Мозговой бросился вслед ему и тоже потерялся из виду.

— Хватил кутенок горячего... Побежал хвостом вилять, — спокойно сказал Квасов, будто ничего и не случилось. — Некрасивая вышла суббота. Фомин чего-то вообще последнее время нервничает. В ячейке, что ли, на него жмут... — И, наклонившись к Николаю так близко, что расплылись очертания лица, добавил чуть не шепотом: — К ней пойду, Коля. К дочке жокея... Не знаю, как ты разобрался, а меня она будто разложила на части. Послушный стал... И не жалуюсь... Теплая, подлая, сладкая, аж в спине ломит от одного только предчувствия...

ГЛАВА ТРИНАДЦАТАЯ

В механический цех спустили внеплановый заказ на первую партию координаторов. Заказ «втискивали», и потому предвиделись выгодные сверхурочные, аккордные оплаты. Так было всегда. Теперь же поползли слухи: положение якобы меняется, в самом начале даются жесткие нормы, расценки устанавливают заранее, а не утрясаются в цехе. Запущенные в производство ответственные детали попали к надежным, квалифицированным рабочим, и от них зависело многое. Ну, эти не поддадутся, «не будут пускать кровь из-под ногтей», смогут снизить нормы и добиться заработков на освоении.

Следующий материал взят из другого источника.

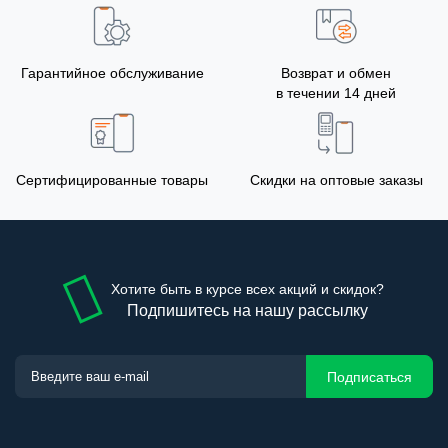
Гарантийное обслуживание
Возврат и обмен
в течении 14 дней
Сертифицированные товары
Скидки на оптовые заказы
Хотите быть в курсе всех акций и скидок?
Подпишитесь на нашу рассылку
Подписаться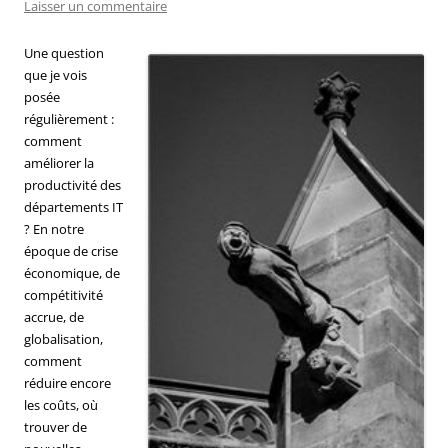
Laisser un commentaire
Une question
que je vois
posée
régulièrement :
comment
améliorer la
productivité des
départements IT
? En notre
époque de crise
économique, de
compétitivité
accrue, de
globalisation,
comment
réduire encore
les coûts, où
trouver de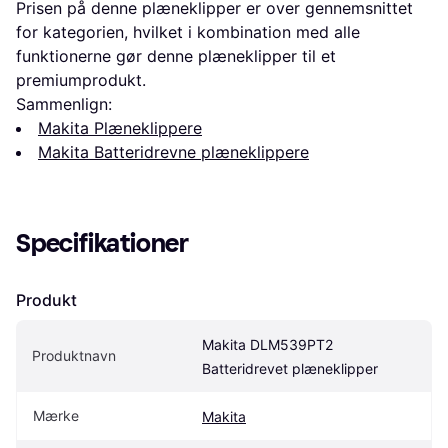
Prisen på denne plæneklipper er over gennemsnittet
for kategorien, hvilket i kombination med alle
funktionerne gør denne plæneklipper til et
premiumprodukt.
Sammenlign:
Makita Plæneklippere
Makita Batteridrevne plæneklippere
Specifikationer
Produkt
Makita DLM539PT2 
Produktnavn
Batteridrevet plæneklipper
Mærke
Makita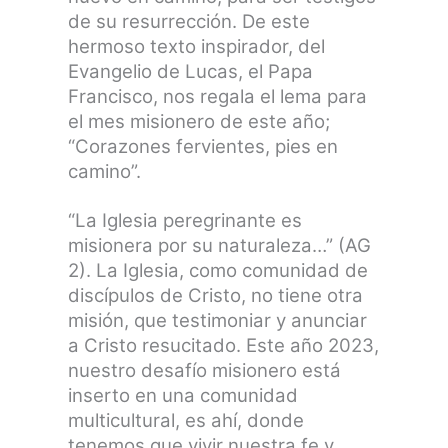
de su resurrección. De este
hermoso texto inspirador, del
Evangelio de Lucas, el Papa
Francisco, nos regala el lema para
el mes misionero de este año;
“Corazones fervientes, pies en
camino”.
“La Iglesia peregrinante es
misionera por su naturaleza…” (AG
2). La Iglesia, como comunidad de
discípulos de Cristo, no tiene otra
misión, que testimoniar y anunciar
a Cristo resucitado. Este año 2023,
nuestro desafío misionero está
inserto en una comunidad
multicultural, es ahí, donde
tenemos que vivir nuestra fe y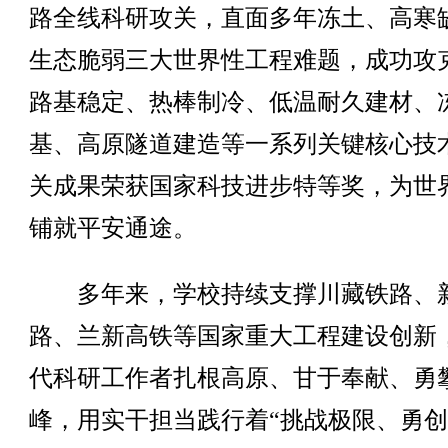
路全线科研攻关，直面多年冻土、高寒
生态脆弱三大世界性工程难题，成功攻
路基稳定、热棒制冷、低温耐久建材、
基、高原隧道建造等一系列关键核心技
关成果荣获国家科技进步特等奖，为世
铺就平安通途。
多年来，学校持续支撑川藏铁路、
路、兰新高铁等国家重大工程建设创新
代科研工作者扎根高原、甘于奉献、勇
峰，用实干担当践行着“挑战极限、勇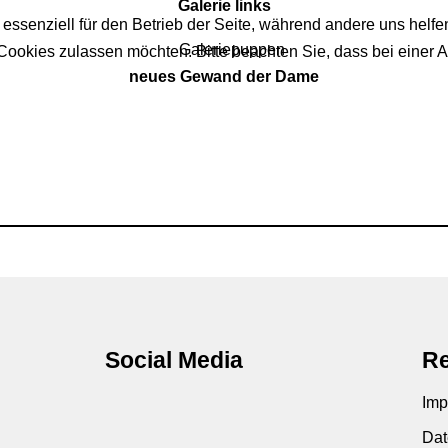
Galerie links
 essenziell für den Betrieb der Seite, während andere uns helf
 Cookies zulassen möchten. Bitte beachten Sie, dass bei einer 
neues Gewand der Dame
s Garten
Social Media
Re
Imp
Dat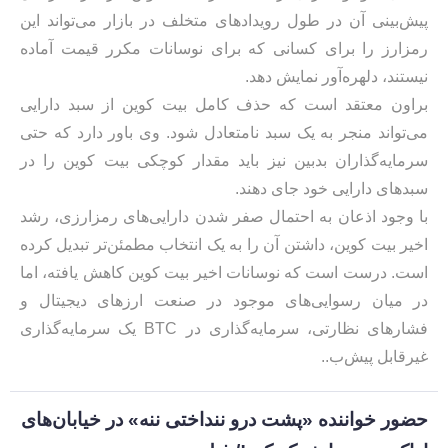
پیش‌بینی آن در طول رویدادهای متخلف در بازار می‌تواند این
رمزارز را برای کسانی که برای نوسانات مکرر قیمت آماده
نیستند، دلهره‌آور نمایش دهد.
براون معتقد است که حذف کامل بیت کوین از سبد دارایی
می‌تواند منجر به یک سبد نامتعادل شود. وی باور دارد که حتی
سرمایه‌گذاران بدبین نیز باید مقدار کوچکی بیت کوین را در
سبد‌های دارایی خود جای دهند.
با وجود اذعان به احتمال صفر شدن دارایی‌های رمزارزی، رشد
اخیر بیت کوین، داشتن آن را به یک انتخاب مطمئن‌تر تبدیل کرده
است. درست است که نوسانات اخیر بیت کوین کاهش یافته، اما
در میان رسوایی‌های موجود در صنعت ارزهای دیجیتال و
فشارهای نظارتی، سرمایه‌گذاری در BTC یک سرمایه‌گذاری
غیرقابل پیش‌ب..
حضور خواننده «پشت درو ننداختی ننه» در خیابان‌های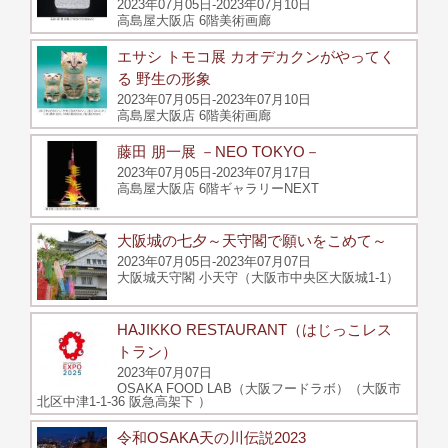
2023年07月05日-2023年07月10日
高島屋大阪店 6階美術画廊
エサシ トモコ展 カオデカクンがやってく
る 野生の形象
2023年07月05日-2023年07月10日
高島屋大阪店 6階美術画廊
藤田 朋一展 －NEO TOKYO－
2023年07月05日-2023年07月17日
高島屋大阪店 6階ギャラリーNEXT
大阪城の七夕～天守閣で願いをこめて～
2023年07月05日-2023年07月07日
大阪城天守閣 小天守（大阪市中央区大阪城1-1）
HAJIKKO RESTAURANT（はじっこレス
トラン）
2023年07月07日
OSAKA FOOD LAB（大阪フードラボ）（大阪市
北区中津1-1-36 阪急高架下 ）
令和OSAKA天の川伝説2023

Вот этот принцип «не будут пускать кровь из-под ногтей» и потребительские настроения, подогреваемые лукавым, неуловимым Фоминым, и заставили Ожигалова почти трое суток провести в цехе. Все понимали, что секретарь ячейки не станет околачиваться в цехе из простого любопытства или для поднятия своего авторитета. Поэтому следили: к кому он подойдет, возле кого постоит, какие ведет разговоры.

Чтобы закрепить за собой знамя на следующий квартал, Фомин добивался таких броских результатов, чтобы о них можно было написать в газету, включить в доклады, похвалиться. Он уломал Квасова перейти на фрезерный и наладить сложную нарезку червячных передач из стали серебрянки. Делом чести назвал Ломакин освоение червяков на имеющемся оборудовании, и Фомин не замедлил взяться «за дело чести».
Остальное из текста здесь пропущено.